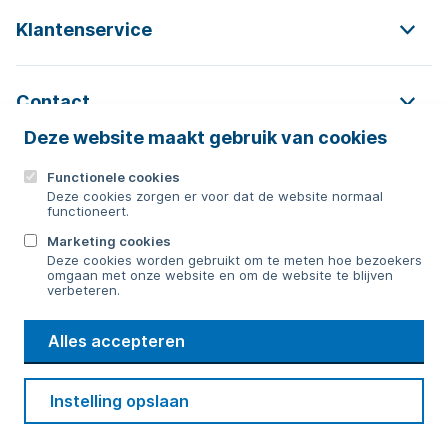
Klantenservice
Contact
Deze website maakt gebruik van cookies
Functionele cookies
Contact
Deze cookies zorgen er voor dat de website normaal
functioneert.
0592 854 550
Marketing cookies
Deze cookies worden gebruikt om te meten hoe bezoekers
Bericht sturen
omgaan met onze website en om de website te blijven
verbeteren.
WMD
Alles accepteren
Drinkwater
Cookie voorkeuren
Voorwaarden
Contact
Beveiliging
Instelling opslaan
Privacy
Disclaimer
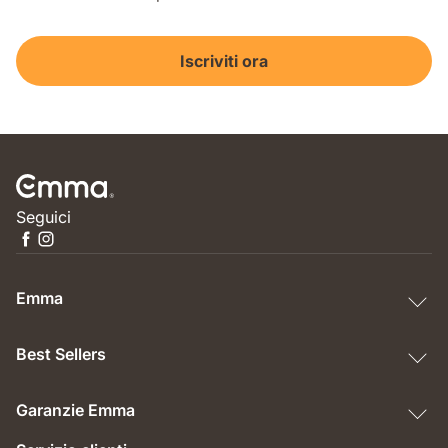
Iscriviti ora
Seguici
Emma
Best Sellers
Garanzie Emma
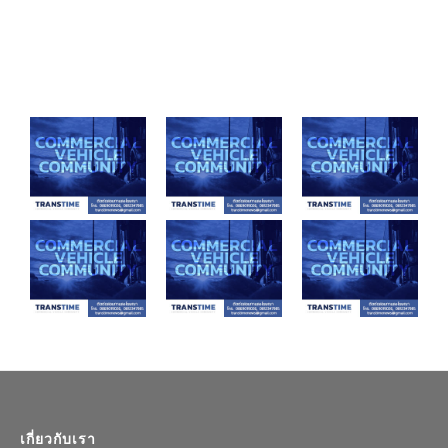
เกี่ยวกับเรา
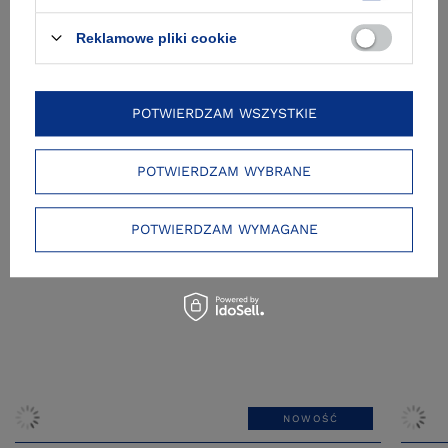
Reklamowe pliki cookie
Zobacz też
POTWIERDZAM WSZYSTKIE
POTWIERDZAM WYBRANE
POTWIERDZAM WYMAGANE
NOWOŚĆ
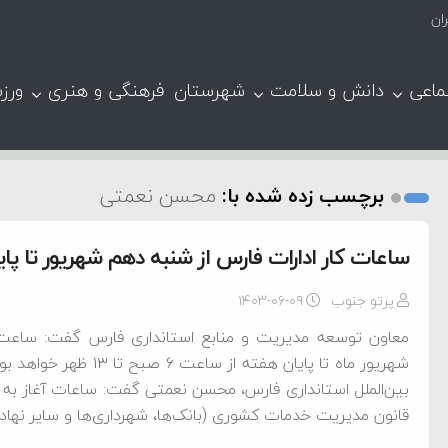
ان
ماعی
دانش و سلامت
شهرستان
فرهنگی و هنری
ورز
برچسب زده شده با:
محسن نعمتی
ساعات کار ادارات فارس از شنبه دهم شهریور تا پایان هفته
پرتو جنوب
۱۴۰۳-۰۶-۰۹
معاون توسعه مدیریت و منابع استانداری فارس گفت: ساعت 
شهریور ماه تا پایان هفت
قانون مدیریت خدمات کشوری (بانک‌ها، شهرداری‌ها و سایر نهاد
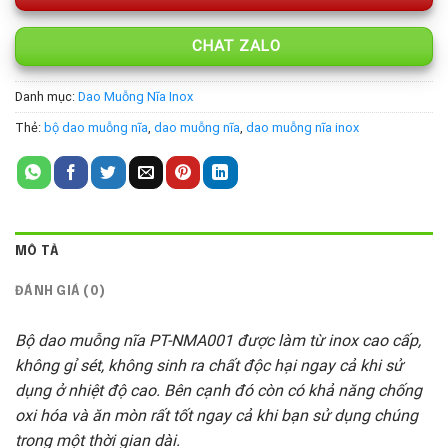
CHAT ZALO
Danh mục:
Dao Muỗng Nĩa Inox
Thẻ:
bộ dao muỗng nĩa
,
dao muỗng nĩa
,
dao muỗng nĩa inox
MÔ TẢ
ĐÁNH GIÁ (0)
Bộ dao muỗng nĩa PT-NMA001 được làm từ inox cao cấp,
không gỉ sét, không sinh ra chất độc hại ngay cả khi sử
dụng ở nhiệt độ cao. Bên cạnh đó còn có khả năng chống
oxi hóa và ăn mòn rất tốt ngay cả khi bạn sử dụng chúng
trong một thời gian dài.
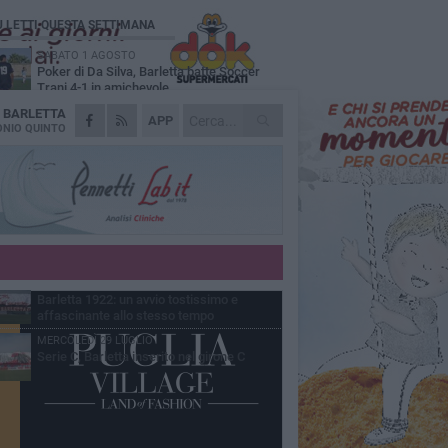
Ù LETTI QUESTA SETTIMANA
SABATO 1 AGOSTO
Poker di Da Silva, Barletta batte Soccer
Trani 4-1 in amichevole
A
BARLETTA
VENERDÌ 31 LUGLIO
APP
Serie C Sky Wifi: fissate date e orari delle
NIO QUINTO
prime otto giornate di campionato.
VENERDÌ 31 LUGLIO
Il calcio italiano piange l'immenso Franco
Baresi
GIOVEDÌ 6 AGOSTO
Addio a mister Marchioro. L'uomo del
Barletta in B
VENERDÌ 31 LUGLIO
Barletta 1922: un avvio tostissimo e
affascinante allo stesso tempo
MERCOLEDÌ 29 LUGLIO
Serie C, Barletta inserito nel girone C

Job item: Find the word "POTWIERDZAM" in the records and pull out each line that has it.

Exercise result:
POTWIERDZAM WSZYSTKIE
POTWIERDZAM WYBRANE
POTWIERDZAM WYMAGANE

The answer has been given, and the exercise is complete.